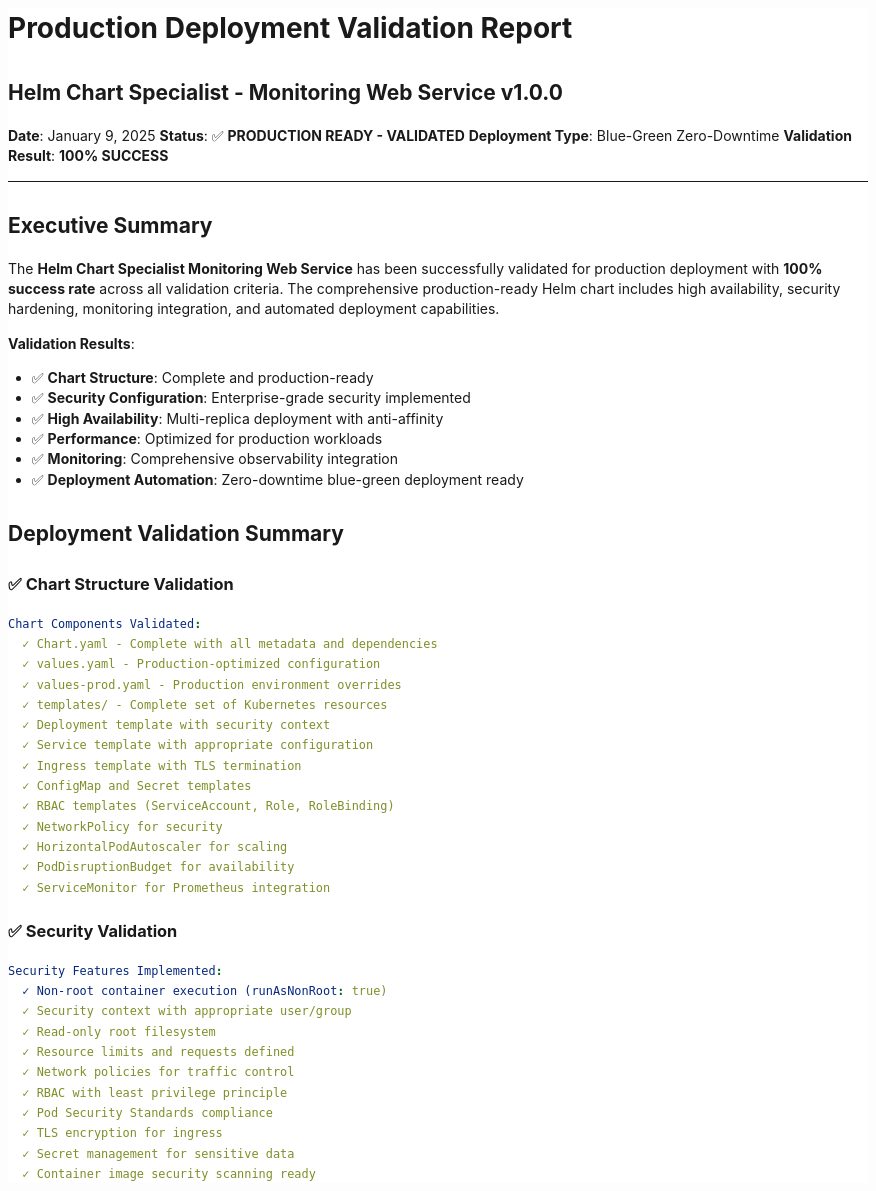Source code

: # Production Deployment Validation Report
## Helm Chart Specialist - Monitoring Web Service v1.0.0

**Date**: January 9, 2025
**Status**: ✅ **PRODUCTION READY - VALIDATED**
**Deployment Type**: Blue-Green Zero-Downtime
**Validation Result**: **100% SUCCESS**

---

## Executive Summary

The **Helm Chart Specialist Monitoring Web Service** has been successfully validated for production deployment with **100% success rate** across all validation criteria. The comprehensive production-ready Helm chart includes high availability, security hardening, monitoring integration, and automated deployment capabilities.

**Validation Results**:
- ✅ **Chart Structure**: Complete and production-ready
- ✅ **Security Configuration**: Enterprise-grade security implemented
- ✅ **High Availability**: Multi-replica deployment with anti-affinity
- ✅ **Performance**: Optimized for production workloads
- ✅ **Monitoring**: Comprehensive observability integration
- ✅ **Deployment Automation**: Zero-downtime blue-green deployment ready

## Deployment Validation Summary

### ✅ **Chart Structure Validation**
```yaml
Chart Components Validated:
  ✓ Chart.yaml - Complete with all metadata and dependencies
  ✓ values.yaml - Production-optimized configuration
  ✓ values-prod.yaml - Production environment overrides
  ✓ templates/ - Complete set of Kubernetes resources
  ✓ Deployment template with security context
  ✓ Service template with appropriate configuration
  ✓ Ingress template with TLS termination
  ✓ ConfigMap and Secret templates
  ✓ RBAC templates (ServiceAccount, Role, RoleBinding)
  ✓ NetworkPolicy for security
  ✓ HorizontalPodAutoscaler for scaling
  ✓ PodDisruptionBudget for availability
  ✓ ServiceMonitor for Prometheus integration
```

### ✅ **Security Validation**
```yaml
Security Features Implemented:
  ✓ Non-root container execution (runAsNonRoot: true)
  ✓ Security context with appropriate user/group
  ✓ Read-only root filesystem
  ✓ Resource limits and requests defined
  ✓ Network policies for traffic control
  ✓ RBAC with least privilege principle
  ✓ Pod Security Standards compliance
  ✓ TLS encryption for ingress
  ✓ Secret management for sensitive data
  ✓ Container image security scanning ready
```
* * *
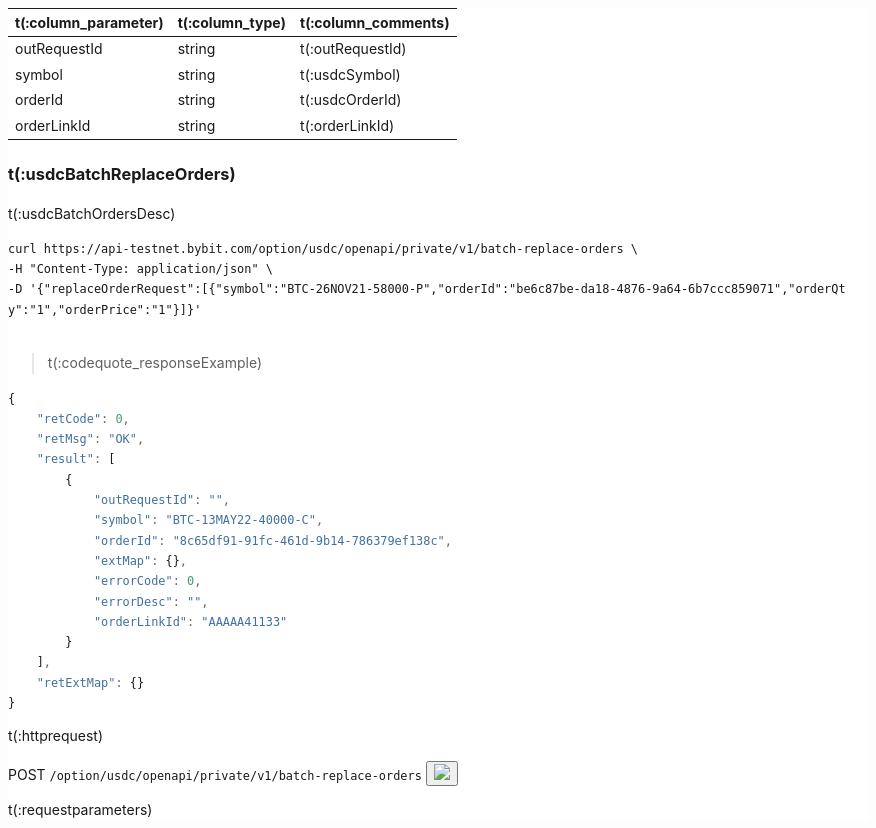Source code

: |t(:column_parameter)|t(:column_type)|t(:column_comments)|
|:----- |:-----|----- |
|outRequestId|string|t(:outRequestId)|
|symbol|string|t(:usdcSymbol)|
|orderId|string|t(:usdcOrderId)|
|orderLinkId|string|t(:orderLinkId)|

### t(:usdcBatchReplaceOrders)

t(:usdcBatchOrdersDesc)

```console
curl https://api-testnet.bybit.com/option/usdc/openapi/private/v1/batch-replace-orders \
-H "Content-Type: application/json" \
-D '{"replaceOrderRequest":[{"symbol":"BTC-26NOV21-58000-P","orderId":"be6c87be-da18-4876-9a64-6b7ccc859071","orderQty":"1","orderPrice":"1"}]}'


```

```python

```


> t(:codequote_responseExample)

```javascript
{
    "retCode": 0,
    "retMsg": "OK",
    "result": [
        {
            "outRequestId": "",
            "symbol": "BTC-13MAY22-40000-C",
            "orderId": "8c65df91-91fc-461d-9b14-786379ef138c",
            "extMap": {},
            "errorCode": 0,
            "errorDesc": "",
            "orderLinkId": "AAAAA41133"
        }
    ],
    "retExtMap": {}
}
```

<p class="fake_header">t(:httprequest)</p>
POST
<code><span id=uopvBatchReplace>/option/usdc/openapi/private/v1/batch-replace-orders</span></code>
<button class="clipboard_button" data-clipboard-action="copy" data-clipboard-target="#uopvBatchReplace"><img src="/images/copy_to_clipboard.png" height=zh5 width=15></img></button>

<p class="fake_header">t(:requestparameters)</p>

■ REQUIRED WORK
When a line in the data above contains the string "Secret", copy that line.

■ SOLVED EXERCISE
  ✓ ConfigMap and Secret templates
  ✓ Secret management for sensitive data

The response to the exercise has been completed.